(Required work)
Copy out the data exactly, leaving the pictures behind.

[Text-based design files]
——

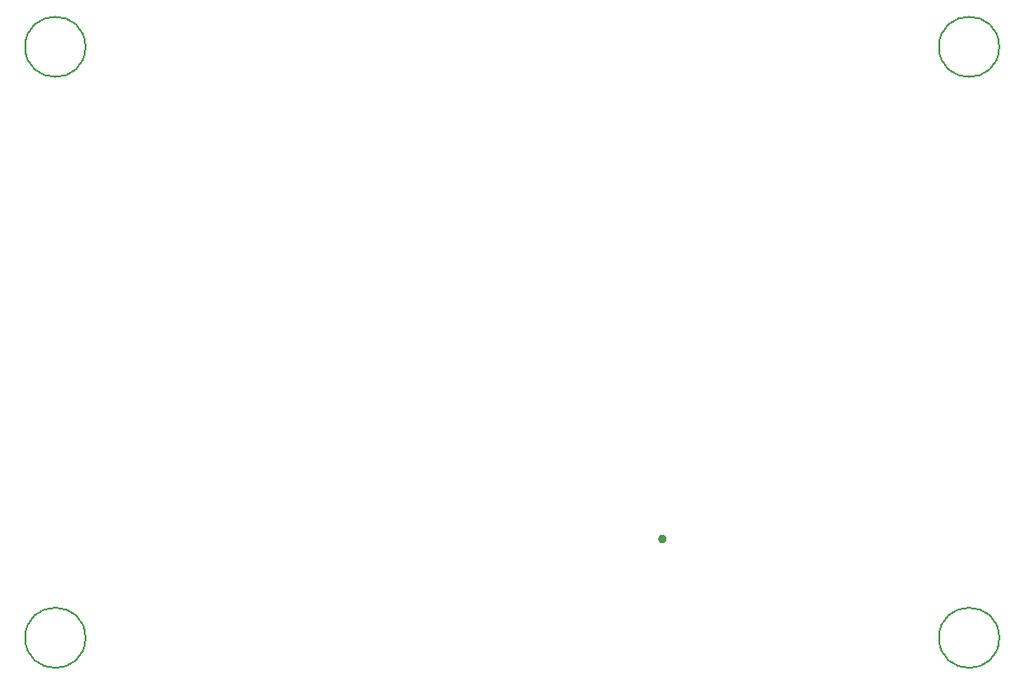
<source format=gbr>
%TF.GenerationSoftware,KiCad,Pcbnew,8.0.3*%
%TF.CreationDate,2024-07-18T14:58:56-04:00*%
%TF.ProjectId,Drop_Gen_PCB,44726f70-5f47-4656-9e5f-5043422e6b69,rev?*%
%TF.SameCoordinates,Original*%
%TF.FileFunction,Other,Comment*%
%FSLAX46Y46*%
G04 Gerber Fmt 4.6, Leading zero omitted, Abs format (unit mm)*
G04 Created by KiCad (PCBNEW 8.0.3) date 2024-07-18 14:58:56*
%MOMM*%
%LPD*%
G01*
G04 APERTURE LIST*
%ADD10C,0.150000*%
%ADD11C,0.400000*%
G04 APERTURE END LIST*
D10*
%TO.C,H4*%
X150944200Y-152583000D02*
G75*
G02*
X145344200Y-152583000I-2800000J0D01*
G01*
X145344200Y-152583000D02*
G75*
G02*
X150944200Y-152583000I2800000J0D01*
G01*
%TO.C,H3*%
X65944200Y-152583000D02*
G75*
G02*
X60344200Y-152583000I-2800000J0D01*
G01*
X60344200Y-152583000D02*
G75*
G02*
X65944200Y-152583000I2800000J0D01*
G01*
%TO.C,H2*%
X65944200Y-97583000D02*
G75*
G02*
X60344200Y-97583000I-2800000J0D01*
G01*
X60344200Y-97583000D02*
G75*
G02*
X65944200Y-97583000I2800000J0D01*
G01*
%TO.C,H1*%
X150944200Y-97583000D02*
G75*
G02*
X145344200Y-97583000I-2800000J0D01*
G01*
X145344200Y-97583000D02*
G75*
G02*
X150944200Y-97583000I2800000J0D01*
G01*
D11*
%TO.C,J2*%
X119800000Y-143387200D02*
G75*
G02*
X119400000Y-143387200I-200000J0D01*
G01*
X119400000Y-143387200D02*
G75*
G02*
X119800000Y-143387200I200000J0D01*
G01*
%TD*%
M02*

</source>
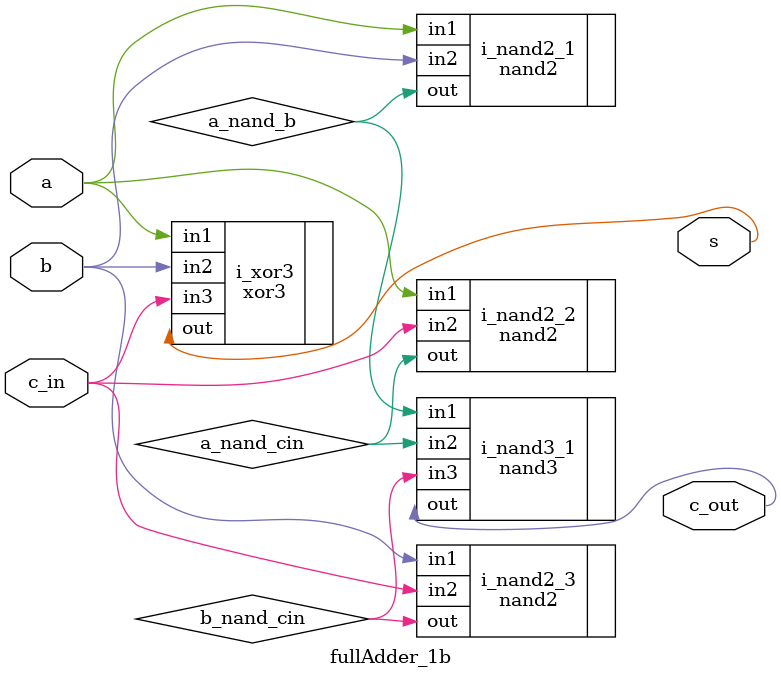
<source format=v>
/*
    CS/ECE 552 Spring '20
    Homework #1, Problem 2
    
    a 1-bit full adder
*/
module fullAdder_1b(s, c_out, a, b, c_in);
    output s;
    output c_out;
    input   a, b;
    input  c_in;

    // YOUR CODE HERE
	wire a_nand_b, a_nand_cin, b_nand_cin;			// nand results of two signals out of a, b, and cin
	
	// logic generating sum (s = exactly one or three of (a,b,cin))
	xor3 i_xor3(.out(s), .in1(a), .in2(b), .in3(c_in));				// s = a XOR b XOR c_in
	
	// logic generating c_out (c_out = two or more of (a, b, cin))
	nand2 i_nand2_1(.out(a_nand_b), .in1(a), .in2(b));
	nand2 i_nand2_2(.out(a_nand_cin), .in1(a), .in2(c_in));
	nand2 i_nand2_3(.out(b_nand_cin), .in1(b), .in2(c_in));
	nand3 i_nand3_1(.out(c_out), .in1(a_nand_b), .in2(a_nand_cin), .in3(b_nand_cin));

endmodule

</source>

——

(Answer to this problem)
<source format=gbr>
%TF.GenerationSoftware,KiCad,Pcbnew,8.0.3*%
%TF.CreationDate,2024-07-18T14:58:56-04:00*%
%TF.ProjectId,Drop_Gen_PCB,44726f70-5f47-4656-9e5f-5043422e6b69,rev?*%
%TF.SameCoordinates,Original*%
%TF.FileFunction,Other,Comment*%
%FSLAX46Y46*%
G04 Gerber Fmt 4.6, Leading zero omitted, Abs format (unit mm)*
G04 Created by KiCad (PCBNEW 8.0.3) date 2024-07-18 14:58:56*
%MOMM*%
%LPD*%
G01*
G04 APERTURE LIST*
%ADD10C,0.150000*%
%ADD11C,0.400000*%
G04 APERTURE END LIST*
D10*
%TO.C,H4*%
X150944200Y-152583000D02*
G75*
G02*
X145344200Y-152583000I-2800000J0D01*
G01*
X145344200Y-152583000D02*
G75*
G02*
X150944200Y-152583000I2800000J0D01*
G01*
%TO.C,H3*%
X65944200Y-152583000D02*
G75*
G02*
X60344200Y-152583000I-2800000J0D01*
G01*
X60344200Y-152583000D02*
G75*
G02*
X65944200Y-152583000I2800000J0D01*
G01*
%TO.C,H2*%
X65944200Y-97583000D02*
G75*
G02*
X60344200Y-97583000I-2800000J0D01*
G01*
X60344200Y-97583000D02*
G75*
G02*
X65944200Y-97583000I2800000J0D01*
G01*
%TO.C,H1*%
X150944200Y-97583000D02*
G75*
G02*
X145344200Y-97583000I-2800000J0D01*
G01*
X145344200Y-97583000D02*
G75*
G02*
X150944200Y-97583000I2800000J0D01*
G01*
D11*
%TO.C,J2*%
X119800000Y-143387200D02*
G75*
G02*
X119400000Y-143387200I-200000J0D01*
G01*
X119400000Y-143387200D02*
G75*
G02*
X119800000Y-143387200I200000J0D01*
G01*
%TD*%
M02*

</source>
<source format=v>
/*
    CS/ECE 552 Spring '20
    Homework #1, Problem 2
    
    a 1-bit full adder
*/
module fullAdder_1b(s, c_out, a, b, c_in);
    output s;
    output c_out;
    input   a, b;
    input  c_in;

    // YOUR CODE HERE
	wire a_nand_b, a_nand_cin, b_nand_cin;			// nand results of two signals out of a, b, and cin
	
	// logic generating sum (s = exactly one or three of (a,b,cin))
	xor3 i_xor3(.out(s), .in1(a), .in2(b), .in3(c_in));				// s = a XOR b XOR c_in
	
	// logic generating c_out (c_out = two or more of (a, b, cin))
	nand2 i_nand2_1(.out(a_nand_b), .in1(a), .in2(b));
	nand2 i_nand2_2(.out(a_nand_cin), .in1(a), .in2(c_in));
	nand2 i_nand2_3(.out(b_nand_cin), .in1(b), .in2(c_in));
	nand3 i_nand3_1(.out(c_out), .in1(a_nand_b), .in2(a_nand_cin), .in3(b_nand_cin));

endmodule

</source>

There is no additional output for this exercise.